Her voice was such a guarantee of success that leading actors down the years would insist on Lata Mangeshkar being their voice, and put that condition down in their contracts.
In the 60s, Madhubala was once again the face for Mangeshkar's voice in the evergreen Mughal-E-Azam with the defiant ‘Jab Pyaar Kiya to Darna Kya’ becoming the byword for many a lovers’ rebellion.
The 60s also marked the beginning of her collaboration with Laxmikant-Pyarelal with whom Mangeshkar sang over 700 songs over a period of 35 long years, most of which became huge hits.
The period saw her record duets with Mukesh, Manna Dey, Mahendra Kapoor, Mohammed Rafi, and Kishore Kumar.
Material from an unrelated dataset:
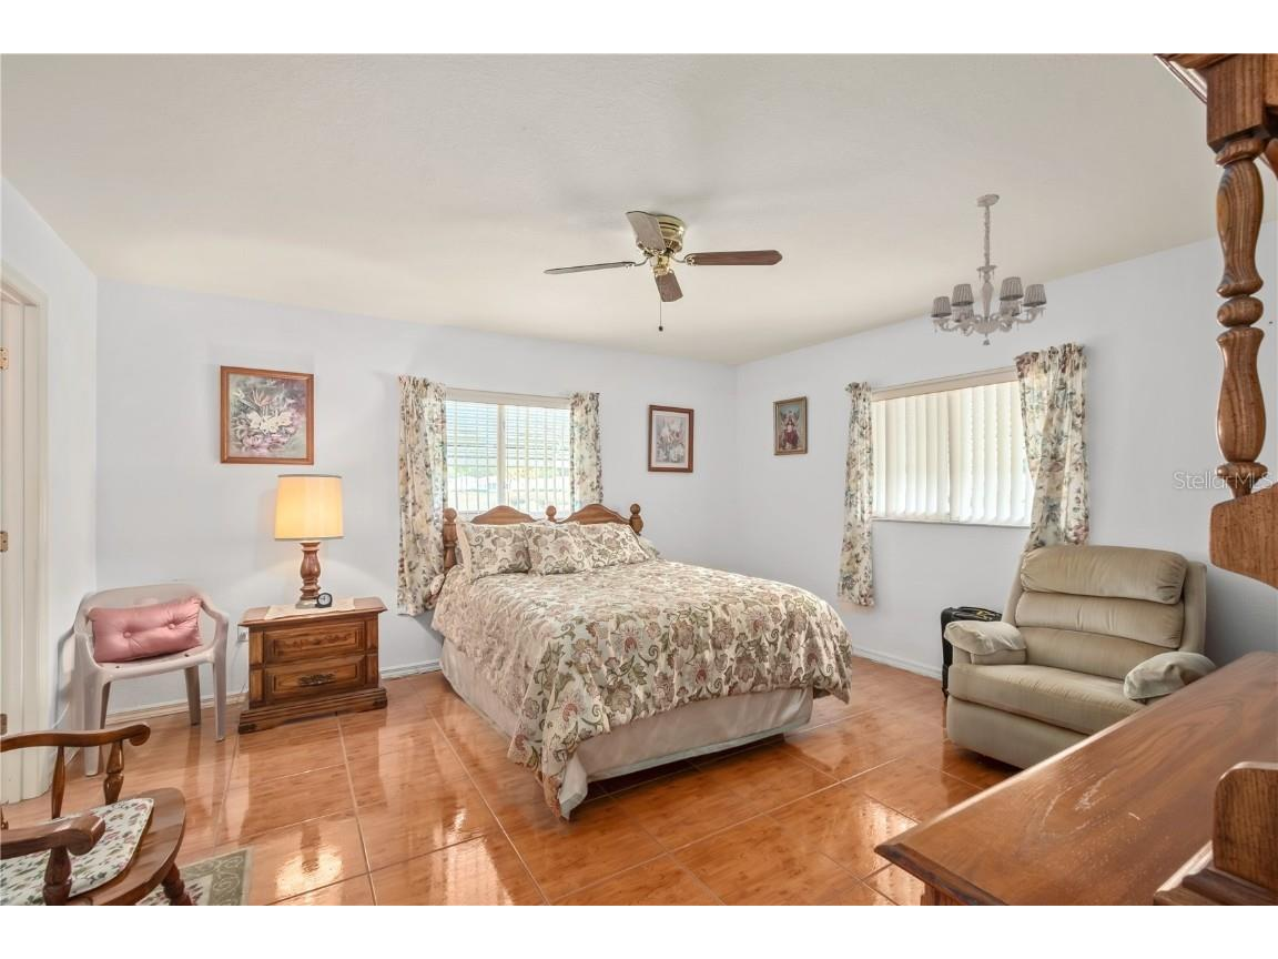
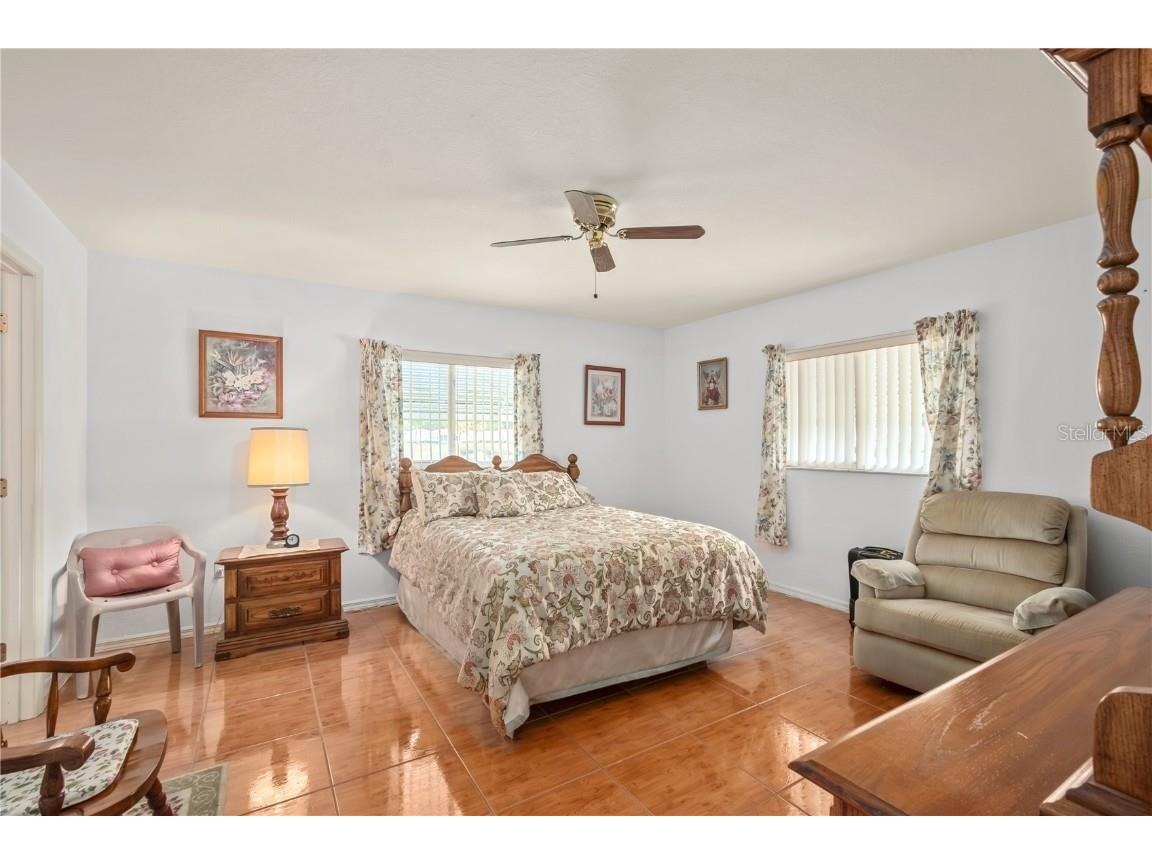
- chandelier [930,193,1048,346]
And of course the 70s will be remembered for Meena Kumari's last film Pakeezah and Abhimaan.
The '80s saw her working on films such as Silsila, Chandni, Maine Pyar Kiya, Ek Duuje Ke Liye, Prem Rog, Ram Teri Ganga Maili and Masoom.
Her most notable songs in the 1990s and 2000s were Gulzar-directed movie Lekin and Yash Chopra films Lamhe, Darr, Dilwale Dulhania Le Jayenge and Dil To Pagal Hai. Mangshkar's last full film album was Veer-Zaara in 2004.
Lata Mangeshkar is gone but will never be silenced.
Whate'er the theme, the Maiden sang
As if her song could have no ending.
That was William Wordsworth in another era. But for Lata Mangeshkar, her songs will have no ending.